Swedish ice hockey executive

Arne Grunander (28 January 1918 – 13 February 1987) was a Swedish ice hockey executive. He helped lead Djurgårdens IF Hockey to nine championships and served as president of the Swedish Ice Hockey Association from 1978 to 1983. He was inducted into the IIHF Hall of Fame posthumously in 1997.

==Career==
As a youth, Grunander played football alongside Birger Sandberg, where he helped his school win the Crown Prince's trophy in 1937.

In 1948, Grunander took over as chairman of Djurgårdens IF Hockey and in his first year with the team helped them qualify for the then-highest league, Allsvenskan. From the 1948 season onwards, Djurgården won nine Swedish championships between 1950 and 1963. As Grunander saw his team dominating the league, he was one of the first instigators that argued for a new elite series of Swedish hockey. Although the proposal was first shot down, by 1974 the Swedish Hockey Association eventually decided to create the Swedish Elite League. At Djurgården's 75th anniversary, Grunander was awarded a merit award from Djurgårdens IF, the overarching sports club of all departments.
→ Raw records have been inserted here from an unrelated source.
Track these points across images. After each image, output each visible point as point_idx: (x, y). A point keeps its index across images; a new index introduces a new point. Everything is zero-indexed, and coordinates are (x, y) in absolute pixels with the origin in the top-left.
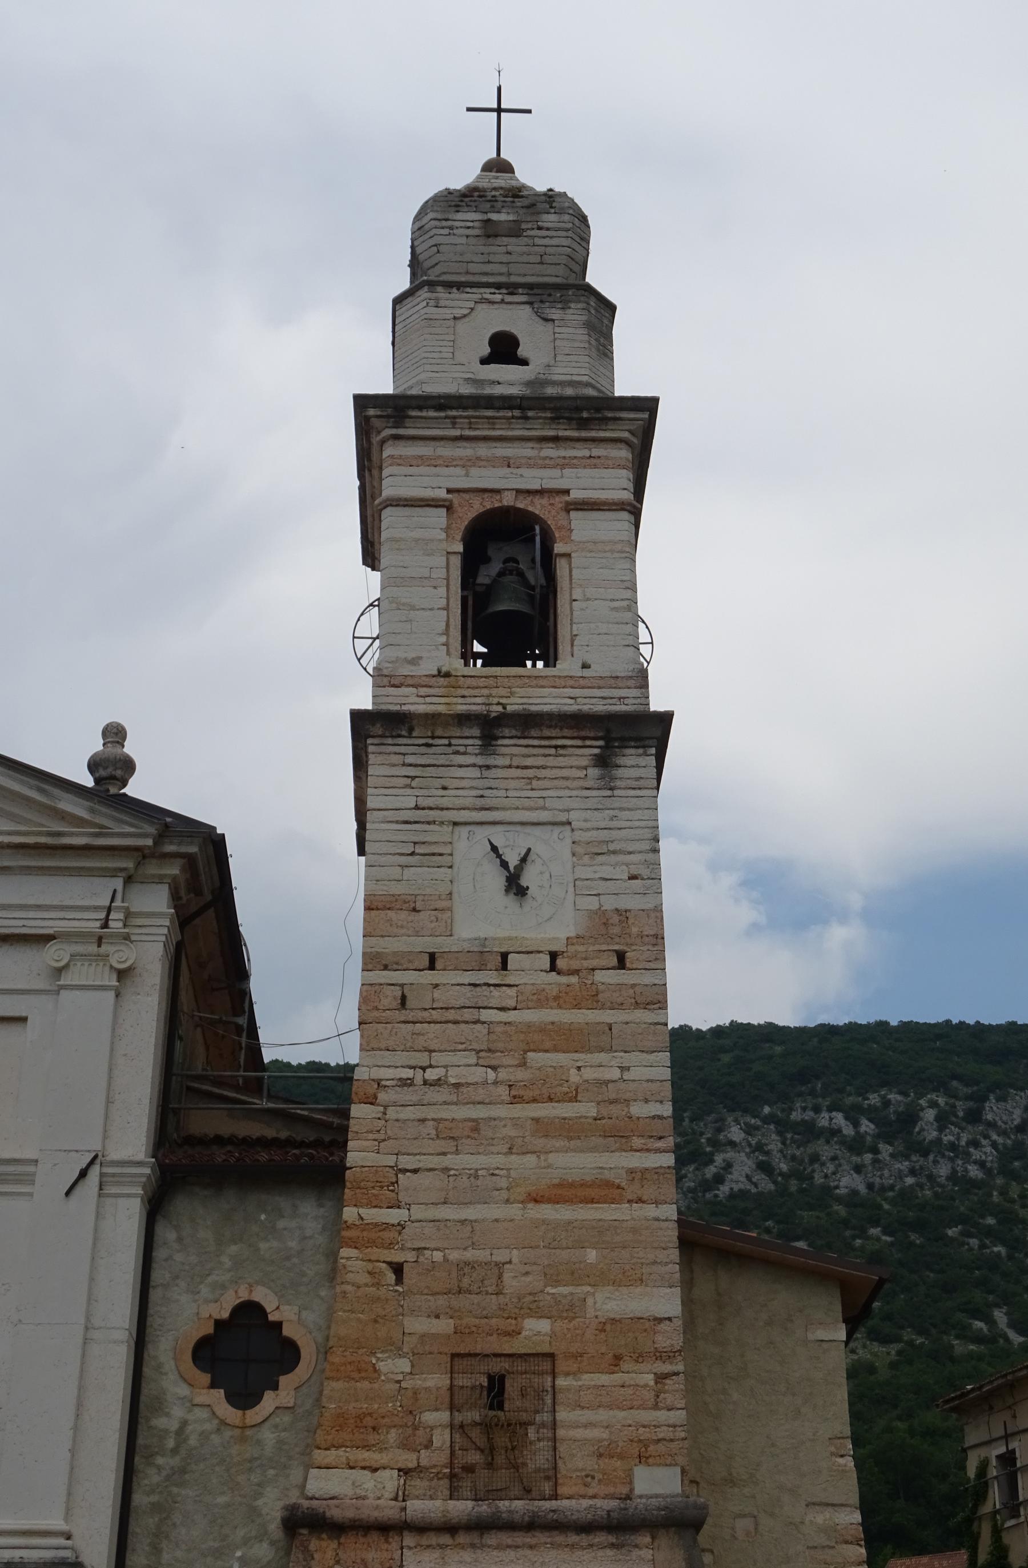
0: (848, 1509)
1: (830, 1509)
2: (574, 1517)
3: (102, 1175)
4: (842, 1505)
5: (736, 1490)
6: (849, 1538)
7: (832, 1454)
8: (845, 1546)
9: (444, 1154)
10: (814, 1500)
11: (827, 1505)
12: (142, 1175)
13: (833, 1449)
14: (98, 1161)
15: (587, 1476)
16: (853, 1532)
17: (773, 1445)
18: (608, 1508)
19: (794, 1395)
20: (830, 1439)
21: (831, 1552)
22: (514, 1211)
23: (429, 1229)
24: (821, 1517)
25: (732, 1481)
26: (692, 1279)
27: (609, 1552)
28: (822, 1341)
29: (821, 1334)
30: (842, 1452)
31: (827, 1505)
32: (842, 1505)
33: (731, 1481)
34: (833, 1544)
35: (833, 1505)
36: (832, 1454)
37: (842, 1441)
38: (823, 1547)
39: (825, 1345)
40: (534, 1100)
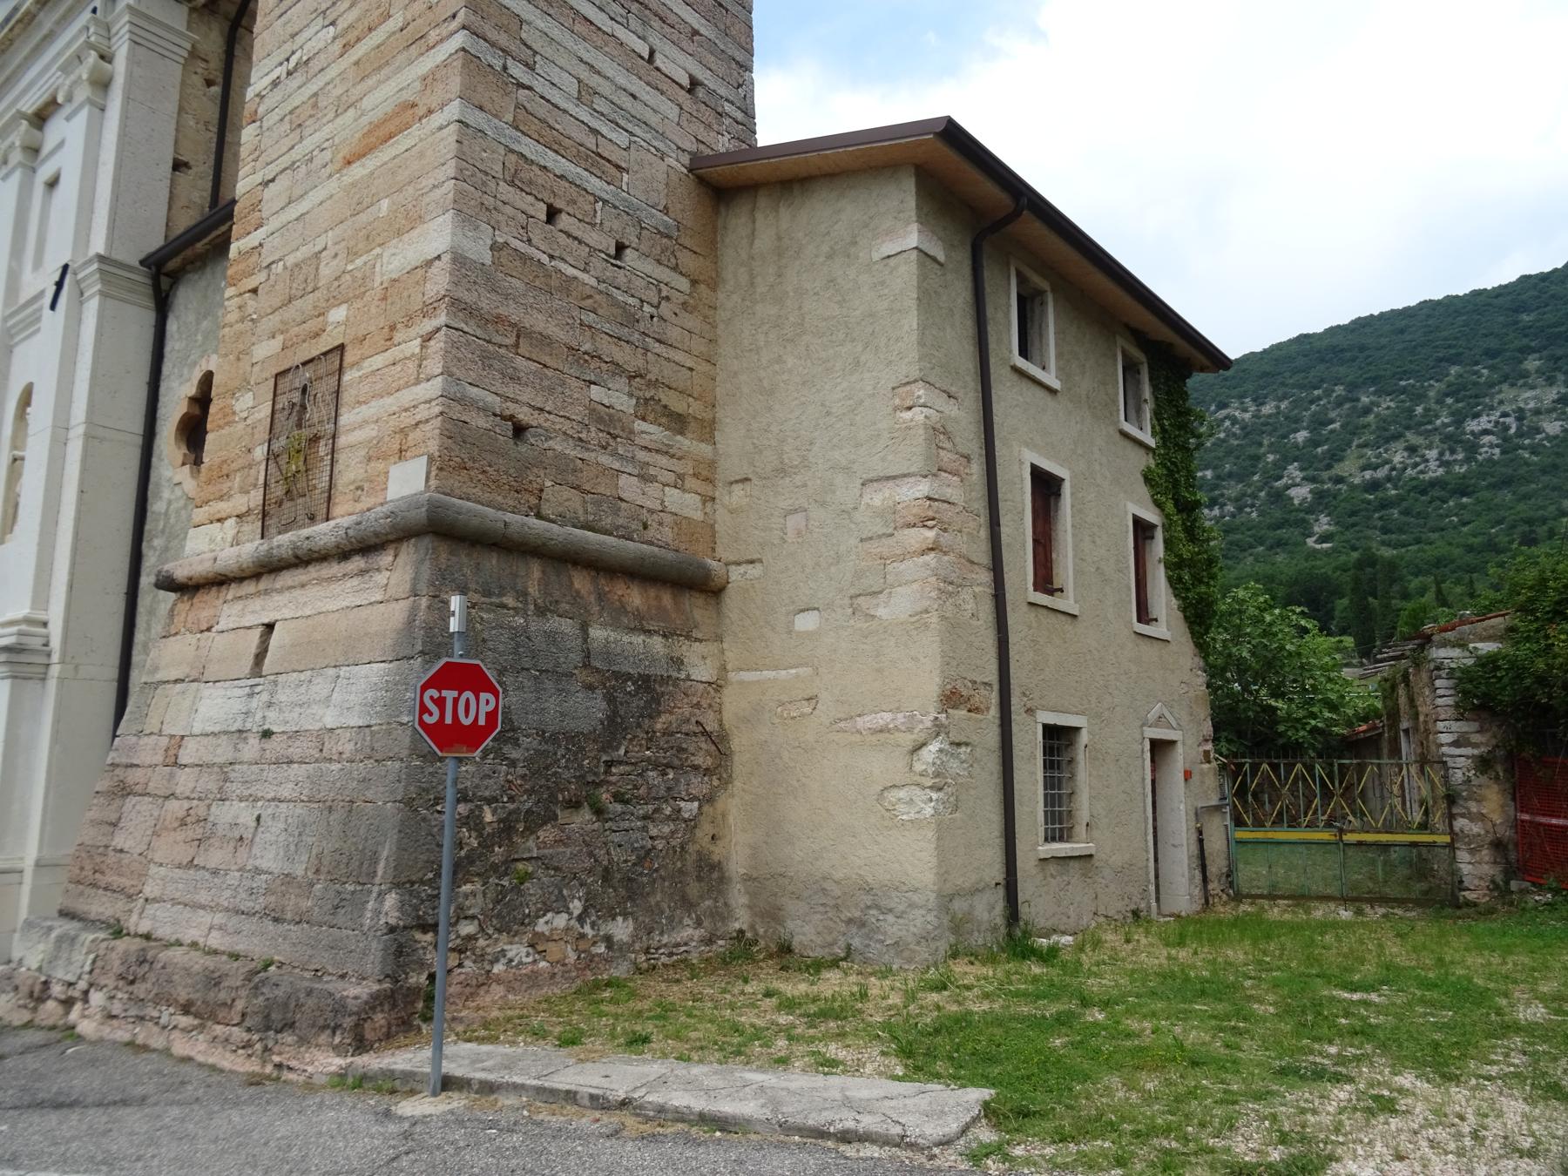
0: (912, 480)
1: (891, 484)
2: (322, 543)
3: (78, 282)
4: (905, 476)
5: (788, 480)
6: (911, 519)
7: (896, 409)
8: (906, 531)
9: (293, 147)
10: (870, 476)
11: (888, 478)
12: (92, 274)
13: (897, 401)
14: (70, 271)
15: (357, 489)
16: (915, 511)
17: (828, 414)
18: (346, 525)
19: (853, 340)
20: (893, 389)
21: (891, 541)
22: (332, 186)
23: (277, 240)
24: (878, 497)
25: (783, 470)
26: (754, 231)
27: (355, 581)
28: (889, 257)
29: (889, 248)
30: (909, 403)
31: (888, 478)
32: (905, 476)
33: (782, 471)
34: (890, 531)
35: (894, 478)
36: (896, 409)
37: (908, 388)
38: (880, 537)
39: (892, 262)
40: (359, 40)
Later in his career, Grunander helped recruit players from IK Göta to play for Djurgården, including Ove Malmberg who described him as a charismatic leader and hockey expert.

Grunander also served as a council member of the Swedish Ice Hockey Association from 1968 to 1978 before being elected President in 1978.

Although he died on 13 February 1987, Grunander was inducted posthumously into the IIHF Hall of Fame as a builder in 1997.

==Personal life==
Grunander also worked in financial law off the ice and briefly as the IIHF auditor.